> **REQUIREMENT**: Reproduce the entries below character for character.

Extracted page text data
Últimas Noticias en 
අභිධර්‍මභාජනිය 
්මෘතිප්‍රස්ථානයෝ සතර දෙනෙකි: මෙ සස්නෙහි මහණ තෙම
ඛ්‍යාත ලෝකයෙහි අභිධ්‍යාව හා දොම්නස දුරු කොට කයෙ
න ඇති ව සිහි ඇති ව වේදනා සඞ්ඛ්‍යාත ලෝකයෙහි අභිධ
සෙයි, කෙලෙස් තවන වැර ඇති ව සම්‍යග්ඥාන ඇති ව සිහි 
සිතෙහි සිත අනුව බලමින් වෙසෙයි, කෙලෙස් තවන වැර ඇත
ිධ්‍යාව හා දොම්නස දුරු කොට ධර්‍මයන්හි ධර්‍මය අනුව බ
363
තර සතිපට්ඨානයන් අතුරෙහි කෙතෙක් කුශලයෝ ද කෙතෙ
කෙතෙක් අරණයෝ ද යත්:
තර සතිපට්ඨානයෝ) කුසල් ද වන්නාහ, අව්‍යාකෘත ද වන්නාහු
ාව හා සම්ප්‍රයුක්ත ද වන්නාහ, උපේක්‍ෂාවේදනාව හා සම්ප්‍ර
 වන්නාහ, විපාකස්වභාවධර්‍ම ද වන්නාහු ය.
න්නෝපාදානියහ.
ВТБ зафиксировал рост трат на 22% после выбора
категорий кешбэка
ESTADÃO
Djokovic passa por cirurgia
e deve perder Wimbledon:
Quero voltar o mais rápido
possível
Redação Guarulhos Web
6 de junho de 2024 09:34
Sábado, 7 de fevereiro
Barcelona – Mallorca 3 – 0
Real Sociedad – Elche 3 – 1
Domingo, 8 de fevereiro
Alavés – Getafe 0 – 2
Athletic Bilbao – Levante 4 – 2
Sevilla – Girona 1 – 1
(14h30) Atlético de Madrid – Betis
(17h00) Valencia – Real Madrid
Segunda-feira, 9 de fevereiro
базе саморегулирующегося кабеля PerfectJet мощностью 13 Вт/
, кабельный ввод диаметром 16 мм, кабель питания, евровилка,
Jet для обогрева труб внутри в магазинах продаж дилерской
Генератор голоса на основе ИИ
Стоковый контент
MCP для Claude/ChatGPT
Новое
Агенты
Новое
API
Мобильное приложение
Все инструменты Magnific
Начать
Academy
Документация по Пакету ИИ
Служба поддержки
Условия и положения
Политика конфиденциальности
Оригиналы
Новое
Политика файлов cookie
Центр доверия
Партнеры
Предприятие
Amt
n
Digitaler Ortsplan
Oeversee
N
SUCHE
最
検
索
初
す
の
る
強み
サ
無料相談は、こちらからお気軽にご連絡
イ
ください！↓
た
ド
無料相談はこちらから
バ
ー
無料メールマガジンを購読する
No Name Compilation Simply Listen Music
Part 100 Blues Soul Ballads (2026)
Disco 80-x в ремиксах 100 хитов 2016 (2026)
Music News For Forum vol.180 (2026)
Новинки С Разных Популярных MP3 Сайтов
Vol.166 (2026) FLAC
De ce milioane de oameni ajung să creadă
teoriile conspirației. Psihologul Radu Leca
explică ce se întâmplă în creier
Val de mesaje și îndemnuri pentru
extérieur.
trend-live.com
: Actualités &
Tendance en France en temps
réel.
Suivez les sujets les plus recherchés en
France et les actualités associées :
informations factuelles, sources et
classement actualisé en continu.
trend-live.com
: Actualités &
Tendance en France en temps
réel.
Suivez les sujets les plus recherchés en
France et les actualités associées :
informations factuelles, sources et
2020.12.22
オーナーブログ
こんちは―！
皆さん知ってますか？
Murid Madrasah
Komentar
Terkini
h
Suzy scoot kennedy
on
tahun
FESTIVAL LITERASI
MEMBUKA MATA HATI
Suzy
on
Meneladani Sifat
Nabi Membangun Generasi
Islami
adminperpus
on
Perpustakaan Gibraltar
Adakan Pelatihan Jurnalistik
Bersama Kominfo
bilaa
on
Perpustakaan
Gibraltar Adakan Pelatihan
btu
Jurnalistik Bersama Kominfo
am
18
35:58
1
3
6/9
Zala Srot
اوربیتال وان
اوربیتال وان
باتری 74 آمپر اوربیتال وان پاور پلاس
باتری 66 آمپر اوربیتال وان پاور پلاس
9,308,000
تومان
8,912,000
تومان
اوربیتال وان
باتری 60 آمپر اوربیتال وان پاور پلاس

> **ANSWER FOR THE TASK**:
Últimas Noticias en 
අභිධර්‍මභාජනිය 
්මෘතිප්‍රස්ථානයෝ සතර දෙනෙකි: මෙ සස්නෙහි මහණ තෙම
ඛ්‍යාත ලෝකයෙහි අභිධ්‍යාව හා දොම්නස දුරු කොට කයෙ
න ඇති ව සිහි ඇති ව වේදනා සඞ්ඛ්‍යාත ලෝකයෙහි අභිධ
සෙයි, කෙලෙස් තවන වැර ඇති ව සම්‍යග්ඥාන ඇති ව සිහි 
සිතෙහි සිත අනුව බලමින් වෙසෙයි, කෙලෙස් තවන වැර ඇත
ිධ්‍යාව හා දොම්නස දුරු කොට ධර්‍මයන්හි ධර්‍මය අනුව බ
363
තර සතිපට්ඨානයන් අතුරෙහි කෙතෙක් කුශලයෝ ද කෙතෙ
කෙතෙක් අරණයෝ ද යත්:
තර සතිපට්ඨානයෝ) කුසල් ද වන්නාහ, අව්‍යාකෘත ද වන්නාහු
ාව හා සම්ප්‍රයුක්ත ද වන්නාහ, උපේක්‍ෂාවේදනාව හා සම්ප්‍ර
 වන්නාහ, විපාකස්වභාවධර්‍ම ද වන්නාහු ය.
න්නෝපාදානියහ.
ВТБ зафиксировал рост трат на 22% после выбора
категорий кешбэка
ESTADÃO
Djokovic passa por cirurgia
e deve perder Wimbledon:
Quero voltar o mais rápido
possível
Redação Guarulhos Web
6 de junho de 2024 09:34
Sábado, 7 de fevereiro
Barcelona – Mallorca 3 – 0
Real Sociedad – Elche 3 – 1
Domingo, 8 de fevereiro
Alavés – Getafe 0 – 2
Athletic Bilbao – Levante 4 – 2
Sevilla – Girona 1 – 1
(14h30) Atlético de Madrid – Betis
(17h00) Valencia – Real Madrid
Segunda-feira, 9 de fevereiro
базе саморегулирующегося кабеля PerfectJet мощностью 13 Вт/
, кабельный ввод диаметром 16 мм, кабель питания, евровилка,
Jet для обогрева труб внутри в магазинах продаж дилерской
Генератор голоса на основе ИИ
Стоковый контент
MCP для Claude/ChatGPT
Новое
Агенты
Новое
API
Мобильное приложение
Все инструменты Magnific
Начать
Academy
Документация по Пакету ИИ
Служба поддержки
Условия и положения
Политика конфиденциальности
Оригиналы
Новое
Политика файлов cookie
Центр доверия
Партнеры
Предприятие
Amt
n
Digitaler Ortsplan
Oeversee
N
SUCHE
最
検
索
初
す
の
る
強み
サ
無料相談は、こちらからお気軽にご連絡
イ
ください！↓
た
ド
無料相談はこちらから
バ
ー
無料メールマガジンを購読する
No Name Compilation Simply Listen Music
Part 100 Blues Soul Ballads (2026)
Disco 80-x в ремиксах 100 хитов 2016 (2026)
Music News For Forum vol.180 (2026)
Новинки С Разных Популярных MP3 Сайтов
Vol.166 (2026) FLAC
De ce milioane de oameni ajung să creadă
teoriile conspirației. Psihologul Radu Leca
explică ce se întâmplă în creier
Val de mesaje și îndemnuri pentru
extérieur.
trend-live.com
: Actualités &
Tendance en France en temps
réel.
Suivez les sujets les plus recherchés en
France et les actualités associées :
informations factuelles, sources et
classement actualisé en continu.
trend-live.com
: Actualités &
Tendance en France en temps
réel.
Suivez les sujets les plus recherchés en
France et les actualités associées :
informations factuelles, sources et
2020.12.22
オーナーブログ
こんちは―！
皆さん知ってますか？
Murid Madrasah
Komentar
Terkini
h
Suzy scoot kennedy
on
tahun
FESTIVAL LITERASI
MEMBUKA MATA HATI
Suzy
on
Meneladani Sifat
Nabi Membangun Generasi
Islami
adminperpus
on
Perpustakaan Gibraltar
Adakan Pelatihan Jurnalistik
Bersama Kominfo
bilaa
on
Perpustakaan
Gibraltar Adakan Pelatihan
btu
Jurnalistik Bersama Kominfo
am
18
35:58
1
3
6/9
Zala Srot
اوربیتال وان
اوربیتال وان
باتری 74 آمپر اوربیتال وان پاور پلاس
باتری 66 آمپر اوربیتال وان پاور پلاس
9,308,000
تومان
8,912,000
تومان
اوربیتال وان
باتری 60 آمپر اوربیتال وان پاور پلاس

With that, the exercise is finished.